Jörg Brüggemann hat fünf Jahre lang Autobahnen in Deutschland fotografiert. Die beeindruckende Fotoserie zeigt Skurriles, Erschreckendes und Schönes.

Bauen/Wohnen/Architektur : Nicole Golombek (golo)

Stuttgart - Warum sonnen sich ein Mann und eine Frau auf ihren Liegen wenige Meter entfernt von einer Autobahn? Worüber denkt der Straßenbauarbeiter nach, der allein an einer Leitplanke steht und in Richtung Wald und Böschung schaut? Und wie viel Totenruhe hat wohl die Familie Busch, deren Grab an eine Autobahn grenzt?

 

Fünf Jahre lang, von 2014 bis 2019, war der 1979 in Herne geborene und in Berlin lebende Fotograf Jörg Brüggemann auf Autobahnen unterwegs; er hat für sein Langzeitprojekt „Autobahn“ skurrile, schöne und erschreckende Beobachtungen gemacht. Die Fotos sind im Buch „Autobahn“ bei Hartmann Books in Stuttgart erschienen.

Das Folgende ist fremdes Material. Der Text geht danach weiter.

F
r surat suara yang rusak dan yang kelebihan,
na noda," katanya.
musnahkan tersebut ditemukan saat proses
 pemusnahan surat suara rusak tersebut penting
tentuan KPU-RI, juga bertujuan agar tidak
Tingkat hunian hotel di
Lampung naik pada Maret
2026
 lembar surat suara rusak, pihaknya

Häuser unter der Autobahnbrücke

Der Mensch ist dem Menschen in seinem unbedingten Willen zur Mobilität offenkundig eine Zumutung, aber er arrangiert sich. Auch will er ja mit dem Auto oder mit dem Wohnmobil mal ans Mittelmeer, mal an die Ostsee fahren.

Da lebt er eben das restliche Jahr mehr oder weniger klaglos im schindelverkleideten Häuschen unter der Autobahnbrücke. Oder so nah an der Fahrbahn, dass er durchs Fenster dem im Stau stehenden Auto- oder LKW-Fahrer eine Tasse Tee reichen könnte.

Brüggemann sieht außerdem die Kunst am Autobahn-Bau. Er entdeckt wunderschöne abstrakte Strukturen, geometrische Muster von Straßen – und Landschaften, in die sie hineingebaut sind. Suchbilder sind auch dabei. Etwa das mit Bergen, Wiesen und bewaldeten Hügeln: Ist das ein Blick aus dem fahrenden Auto auf eine Landschaft? Nein. In der Ferne, in einer Lichtung im Wald leuchtet es rot. Ein Lastwagen, wahrscheinlich steht er im Stau.

Rasender Stillstand

Das sind Bilder, wie man sie heute kennt, wenn es um die 13 100 Kilometer Autobahn in Deutschland geht. Keine Jubelmeldungen über technischen Fortschritt, sondern rasender Stillstand, weil alle wieder gleichzeitig in die Ferien fahren oder weil ein Unfall kilometerlangen Stau zur Folge hat.

Vom Rausch der Geschwindigkeit ist wenig zu sehen. Mehr von den Folgen. Bremsspuren quer über den Asphalt verteilt. Sie verraten nicht, ob der Fahrer rechtzeitig anhalten konnte – oder wollte. Der Schrecken liegt manchmal in dem, was man nicht sieht. Auch das macht „Autobahn“ zu einem eindrucksvollen Fotobuch.

Info zu „Autobahn“

Jörg Brüggemann: Autobahn. 96 Seiten, 45 Abbildungen. Verlag Hartmann Books, Stuttgart. 38 Euro.

Der Fotograf Jörg Brüggemann ist Mitglied der Agentur Ostkreuz. Die Fotos sind in der Ausstellung „Wie lange noch“ bis 6. Januar 2021 zu sehen: Zephyr Raum für Fotografie im Museum Weltkulturen, Mannheim.